Give it a REST

One point that came up during questions at both recent WSTIERIA talks (at the AIM Programme start-up meeting and the OGC TC meeting) was whether the “authorisation facade” method adopted from the previous SEE-GEO project could properly be said to be applicable to RESTian web services.

In fact, we have been using “REST-style” simply as shorthand for “non-SOAP-based” web services. Although the authorisation facade can easily be seen as a connector component enforcing security policies within a RESTian layered system, its requirement for the presence of an explicit session id in URLs embeds state into those URLs. A particular session id may be valid at a given time but will soon expire, leaving the client with a broken link that cannot be used to access the resource in the longer term.

This isn’t a complete show-stopper of course, because many simple web services are accessed by plain HTTP (without SOAP) but don’t require the full panoply of REST architectural features. Nevertheless, we should endeavour to be more accurate in the terminology used in future.

Incidentally, this is one reason for being interested in OAuth WRAP (the current specification, 0.9.7.2, is available in the files area of its Google groups site). WRAP has some conceptual similarities to the SEE-GEO/WSTIERIA method but uses the HTTP Authorization: header to carry a token, exploiting the extensibility built into that part of the HTTP standard, rather than using the URL. Others have used cookies. In either case, the session id or token is taken out of the URL. WRAP additionally provides a mechanism for the client to renew expired tokens.

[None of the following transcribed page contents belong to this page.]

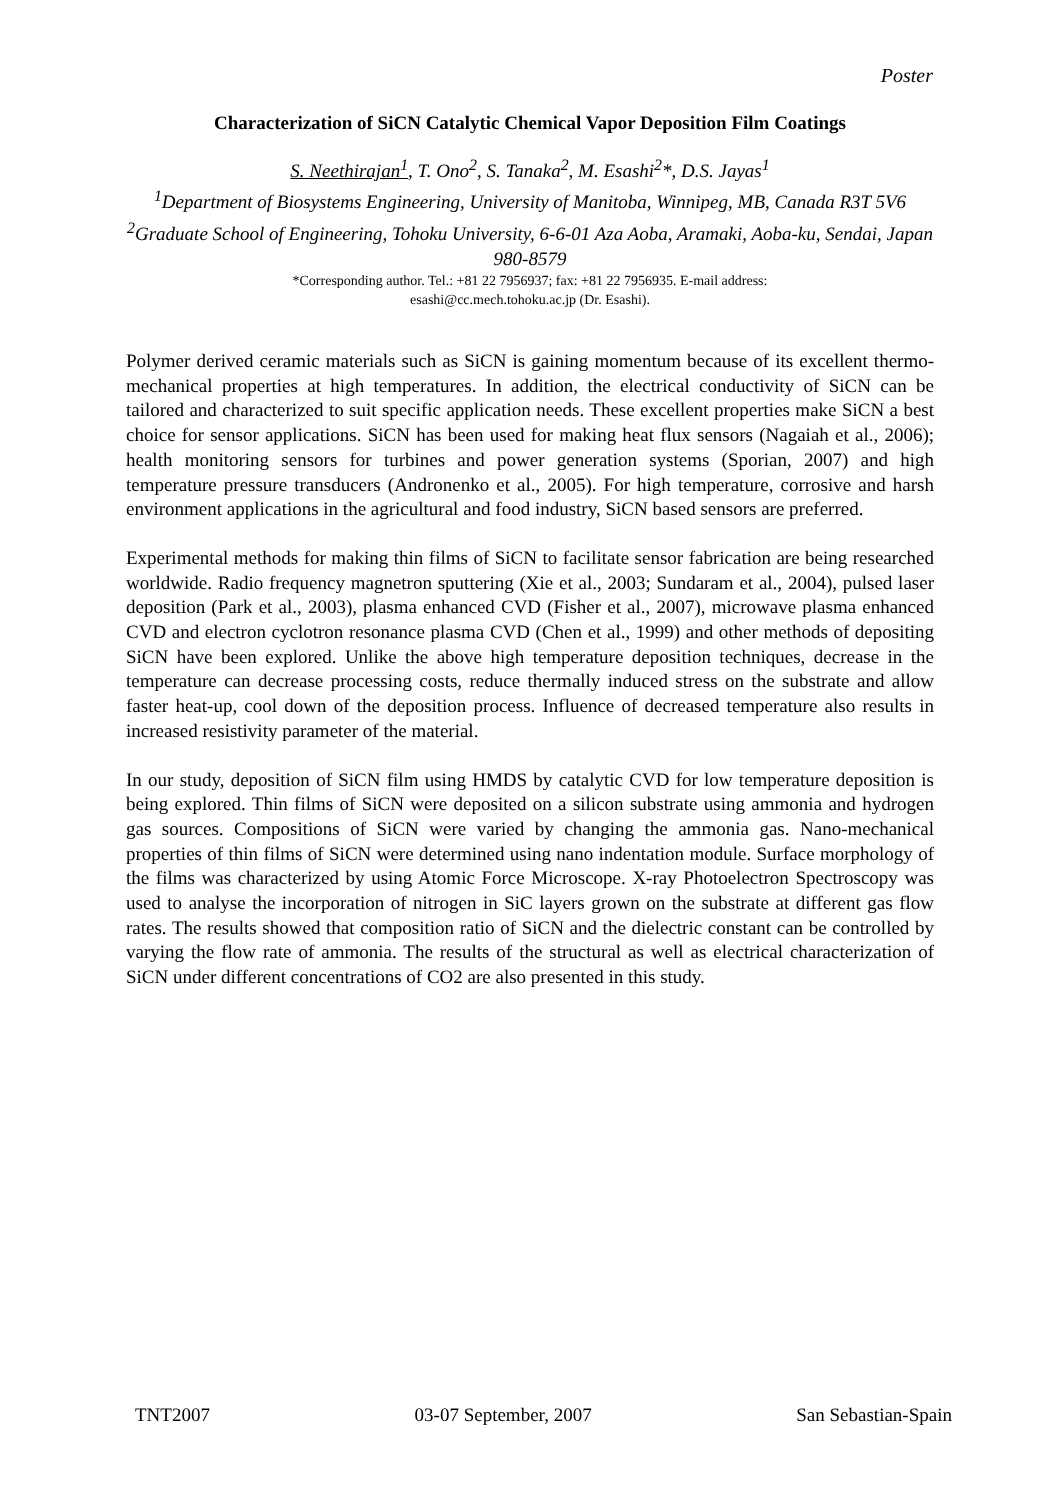Poster
Characterization of SiCN Catalytic Chemical Vapor Deposition Film Coatings
S. Neethirajan<sup>1</sup>, T. Ono<sup>2</sup>, S. Tanaka<sup>2</sup>, M. Esashi<sup>2</sup>*, D.S. Jayas<sup>1</sup>
<sup>1</sup> Department of Biosystems Engineering, University of Manitoba, Winnipeg, MB, Canada R3T 5V6
<sup>2</sup> Graduate School of Engineering, Tohoku University, 6-6-01 Aza Aoba, Aramaki, Aoba-ku, Sendai, Japan 980-8579
*Corresponding author. Tel.: +81 22 7956937; fax: +81 22 7956935. E-mail address:
esashi@cc.mech.tohoku.ac.jp (Dr. Esashi).
Polymer derived ceramic materials such as SiCN is gaining momentum because of its excellent thermo-mechanical properties at high temperatures. In addition, the electrical conductivity of SiCN can be tailored and characterized to suit specific application needs. These excellent properties make SiCN a best choice for sensor applications. SiCN has been used for making heat flux sensors (Nagaiah et al., 2006); health monitoring sensors for turbines and power generation systems (Sporian, 2007) and high temperature pressure transducers (Andronenko et al., 2005). For high temperature, corrosive and harsh environment applications in the agricultural and food industry, SiCN based sensors are preferred.
Experimental methods for making thin films of SiCN to facilitate sensor fabrication are being researched worldwide. Radio frequency magnetron sputtering (Xie et al., 2003; Sundaram et al., 2004), pulsed laser deposition (Park et al., 2003), plasma enhanced CVD (Fisher et al., 2007), microwave plasma enhanced CVD and electron cyclotron resonance plasma CVD (Chen et al., 1999) and other methods of depositing SiCN have been explored. Unlike the above high temperature deposition techniques, decrease in the temperature can decrease processing costs, reduce thermally induced stress on the substrate and allow faster heat-up, cool down of the deposition process. Influence of decreased temperature also results in increased resistivity parameter of the material.
In our study, deposition of SiCN film using HMDS by catalytic CVD for low temperature deposition is being explored. Thin films of SiCN were deposited on a silicon substrate using ammonia and hydrogen gas sources. Compositions of SiCN were varied by changing the ammonia gas. Nano-mechanical properties of thin films of SiCN were determined using nano indentation module. Surface morphology of the films was characterized by using Atomic Force Microscope. X-ray Photoelectron Spectroscopy was used to analyse the incorporation of nitrogen in SiC layers grown on the substrate at different gas flow rates. The results showed that composition ratio of SiCN and the dielectric constant can be controlled by varying the flow rate of ammonia. The results of the structural as well as electrical characterization of SiCN under different concentrations of CO2 are also presented in this study.
TNT2007 03-07 September, 2007 San Sebastian-Spain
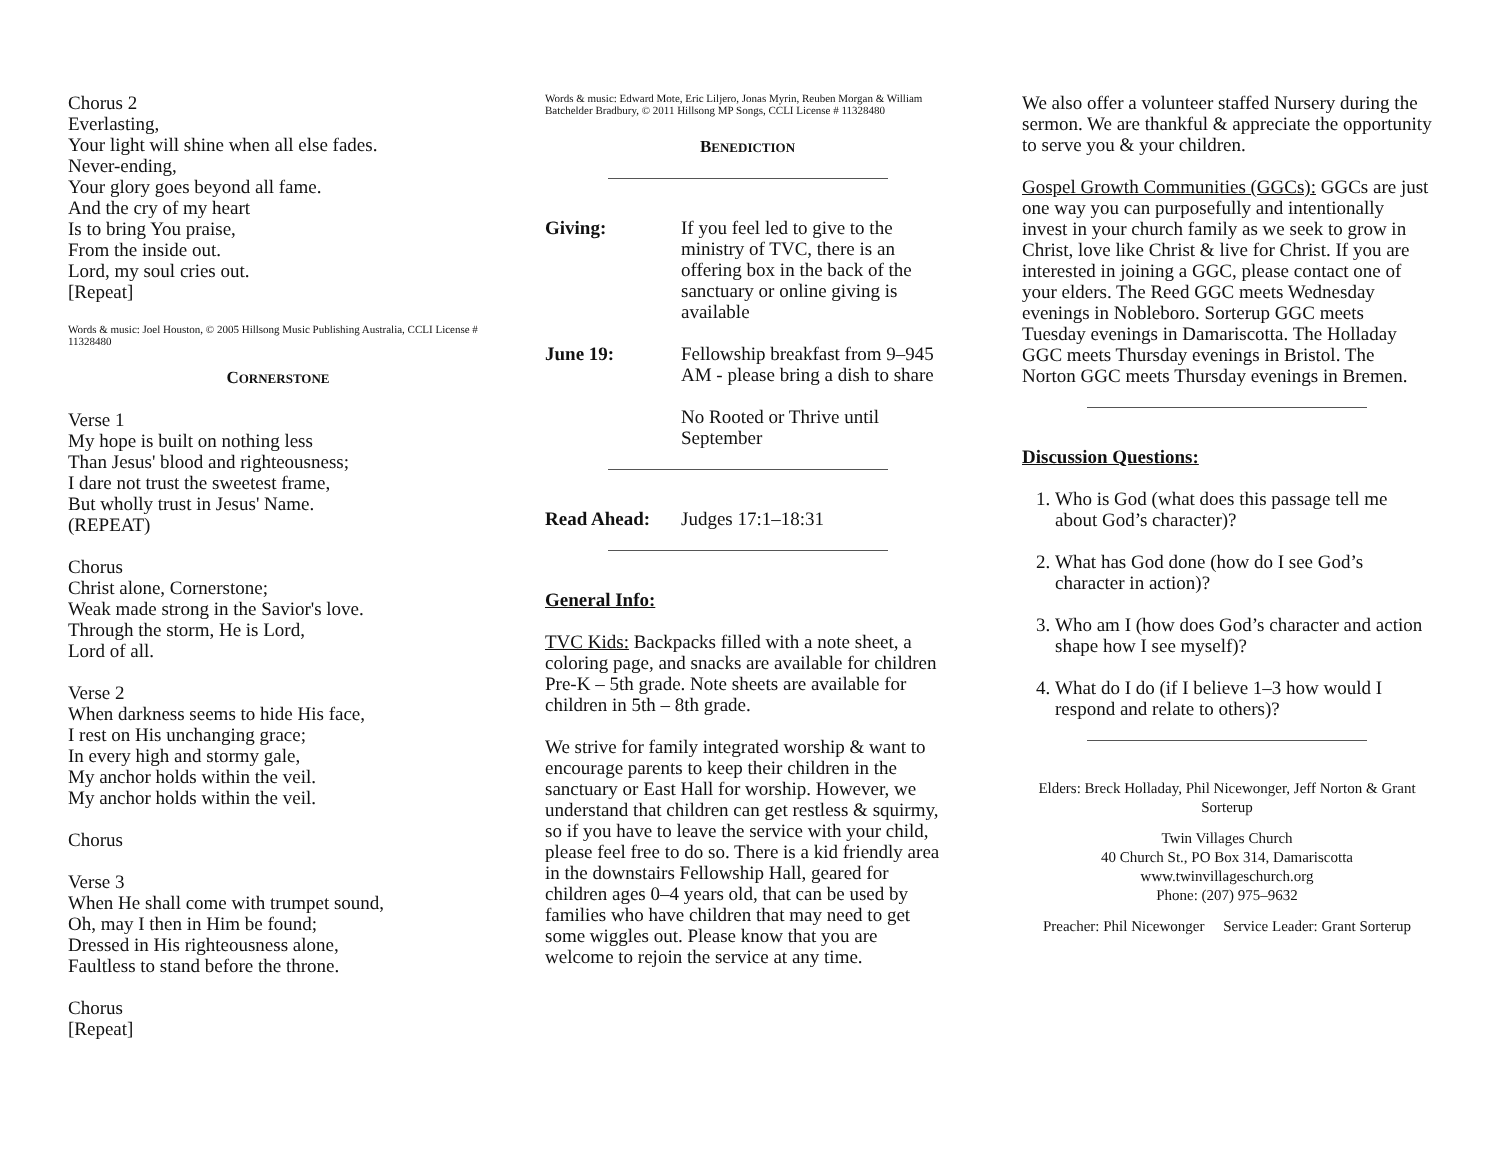Chorus 2
Everlasting,
Your light will shine when all else fades.
Never-ending,
Your glory goes beyond all fame.
And the cry of my heart
Is to bring You praise,
From the inside out.
Lord, my soul cries out.
[Repeat]
Words & music: Joel Houston, © 2005 Hillsong Music Publishing Australia, CCLI License # 11328480
CORNERSTONE
Verse 1
My hope is built on nothing less
Than Jesus' blood and righteousness;
I dare not trust the sweetest frame,
But wholly trust in Jesus' Name.
(REPEAT)
Chorus
Christ alone, Cornerstone;
Weak made strong in the Savior's love.
Through the storm, He is Lord,
Lord of all.
Verse 2
When darkness seems to hide His face,
I rest on His unchanging grace;
In every high and stormy gale,
My anchor holds within the veil.
My anchor holds within the veil.
Chorus
Verse 3
When He shall come with trumpet sound,
Oh, may I then in Him be found;
Dressed in His righteousness alone,
Faultless to stand before the throne.
Chorus
[Repeat]
Words & music: Edward Mote, Eric Liljero, Jonas Myrin, Reuben Morgan & William Batchelder Bradbury, © 2011 Hillsong MP Songs, CCLI License # 11328480
BENEDICTION
Giving: If you feel led to give to the ministry of TVC, there is an offering box in the back of the sanctuary or online giving is available
June 19: Fellowship breakfast from 9–945 AM - please bring a dish to share
No Rooted or Thrive until September
Read Ahead: Judges 17:1–18:31
General Info:
TVC Kids: Backpacks filled with a note sheet, a coloring page, and snacks are available for children Pre-K – 5th grade. Note sheets are available for children in 5th – 8th grade.
We strive for family integrated worship & want to encourage parents to keep their children in the sanctuary or East Hall for worship. However, we understand that children can get restless & squirmy, so if you have to leave the service with your child, please feel free to do so. There is a kid friendly area in the downstairs Fellowship Hall, geared for children ages 0–4 years old, that can be used by families who have children that may need to get some wiggles out. Please know that you are welcome to rejoin the service at any time.
We also offer a volunteer staffed Nursery during the sermon. We are thankful & appreciate the opportunity to serve you & your children.
Gospel Growth Communities (GGCs): GGCs are just one way you can purposefully and intentionally invest in your church family as we seek to grow in Christ, love like Christ & live for Christ. If you are interested in joining a GGC, please contact one of your elders. The Reed GGC meets Wednesday evenings in Nobleboro. Sorterup GGC meets Tuesday evenings in Damariscotta. The Holladay GGC meets Thursday evenings in Bristol. The Norton GGC meets Thursday evenings in Bremen.
Discussion Questions:
1. Who is God (what does this passage tell me about God’s character)?
2. What has God done (how do I see God’s character in action)?
3. Who am I (how does God’s character and action shape how I see myself)?
4. What do I do (if I believe 1–3 how would I respond and relate to others)?
Elders: Breck Holladay, Phil Nicewonger, Jeff Norton & Grant Sorterup
Twin Villages Church
40 Church St., PO Box 314, Damariscotta
www.twinvillageschurch.org
Phone: (207) 975–9632
Preacher: Phil Nicewonger Service Leader: Grant Sorterup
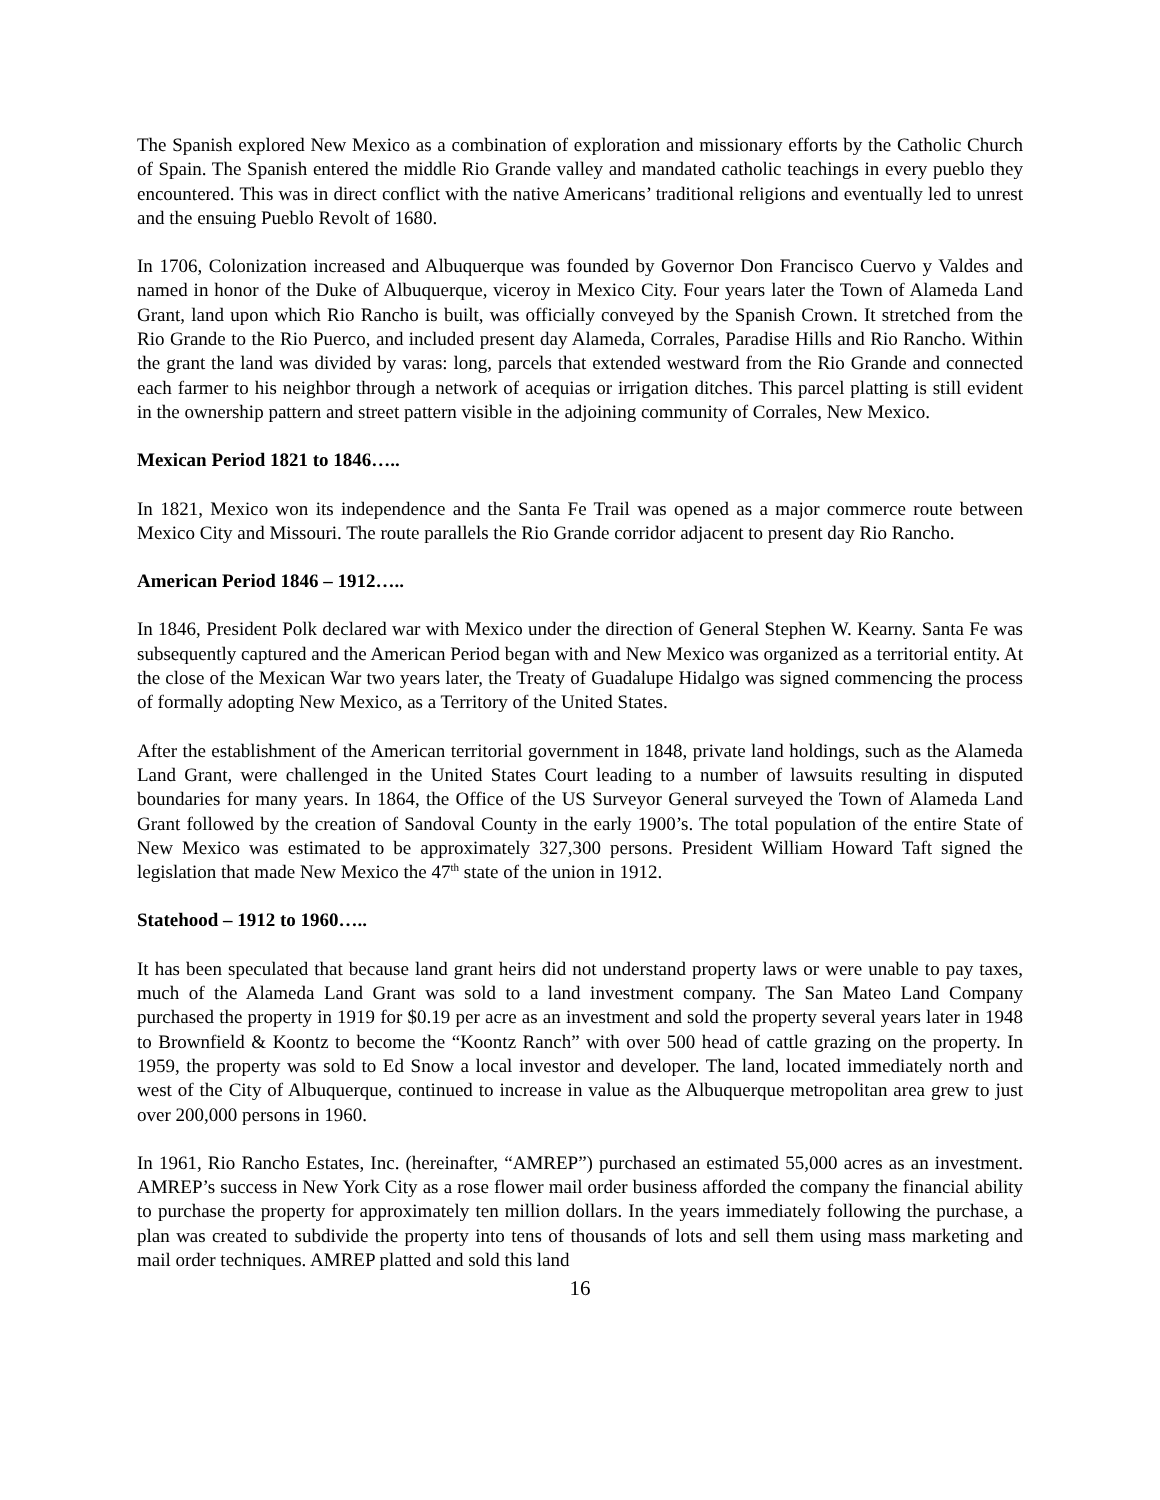The Spanish explored New Mexico as a combination of exploration and missionary efforts by the Catholic Church of Spain. The Spanish entered the middle Rio Grande valley and mandated catholic teachings in every pueblo they encountered. This was in direct conflict with the native Americans’ traditional religions and eventually led to unrest and the ensuing Pueblo Revolt of 1680.
In 1706, Colonization increased and Albuquerque was founded by Governor Don Francisco Cuervo y Valdes and named in honor of the Duke of Albuquerque, viceroy in Mexico City. Four years later the Town of Alameda Land Grant, land upon which Rio Rancho is built, was officially conveyed by the Spanish Crown. It stretched from the Rio Grande to the Rio Puerco, and included present day Alameda, Corrales, Paradise Hills and Rio Rancho. Within the grant the land was divided by varas: long, parcels that extended westward from the Rio Grande and connected each farmer to his neighbor through a network of acequias or irrigation ditches. This parcel platting is still evident in the ownership pattern and street pattern visible in the adjoining community of Corrales, New Mexico.
Mexican Period 1821 to 1846…..
In 1821, Mexico won its independence and the Santa Fe Trail was opened as a major commerce route between Mexico City and Missouri. The route parallels the Rio Grande corridor adjacent to present day Rio Rancho.
American Period 1846 – 1912…..
In 1846, President Polk declared war with Mexico under the direction of General Stephen W. Kearny. Santa Fe was subsequently captured and the American Period began with and New Mexico was organized as a territorial entity. At the close of the Mexican War two years later, the Treaty of Guadalupe Hidalgo was signed commencing the process of formally adopting New Mexico, as a Territory of the United States.
After the establishment of the American territorial government in 1848, private land holdings, such as the Alameda Land Grant, were challenged in the United States Court leading to a number of lawsuits resulting in disputed boundaries for many years. In 1864, the Office of the US Surveyor General surveyed the Town of Alameda Land Grant followed by the creation of Sandoval County in the early 1900’s. The total population of the entire State of New Mexico was estimated to be approximately 327,300 persons. President William Howard Taft signed the legislation that made New Mexico the 47<sup>th</sup> state of the union in 1912.
Statehood – 1912 to 1960…..
It has been speculated that because land grant heirs did not understand property laws or were unable to pay taxes, much of the Alameda Land Grant was sold to a land investment company. The San Mateo Land Company purchased the property in 1919 for $0.19 per acre as an investment and sold the property several years later in 1948 to Brownfield & Koontz to become the “Koontz Ranch” with over 500 head of cattle grazing on the property. In 1959, the property was sold to Ed Snow a local investor and developer. The land, located immediately north and west of the City of Albuquerque, continued to increase in value as the Albuquerque metropolitan area grew to just over 200,000 persons in 1960.
In 1961, Rio Rancho Estates, Inc. (hereinafter, “AMREP”) purchased an estimated 55,000 acres as an investment. AMREP’s success in New York City as a rose flower mail order business afforded the company the financial ability to purchase the property for approximately ten million dollars. In the years immediately following the purchase, a plan was created to subdivide the property into tens of thousands of lots and sell them using mass marketing and mail order techniques. AMREP platted and sold this land
16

The drawbacks are that, although it has been submitted to IETF for standardisation, WRAP is not yet widely deployed (but implementations are starting to appear, notably from Facebook and Microsoft). The client must also support the protocol. Working with completely unmodified clients, which do not support WRAP (or even cookies) therefore remains one of the strengths of the SEE-GEO/WSTIERIA approach, justifying placement of the session id in the URL.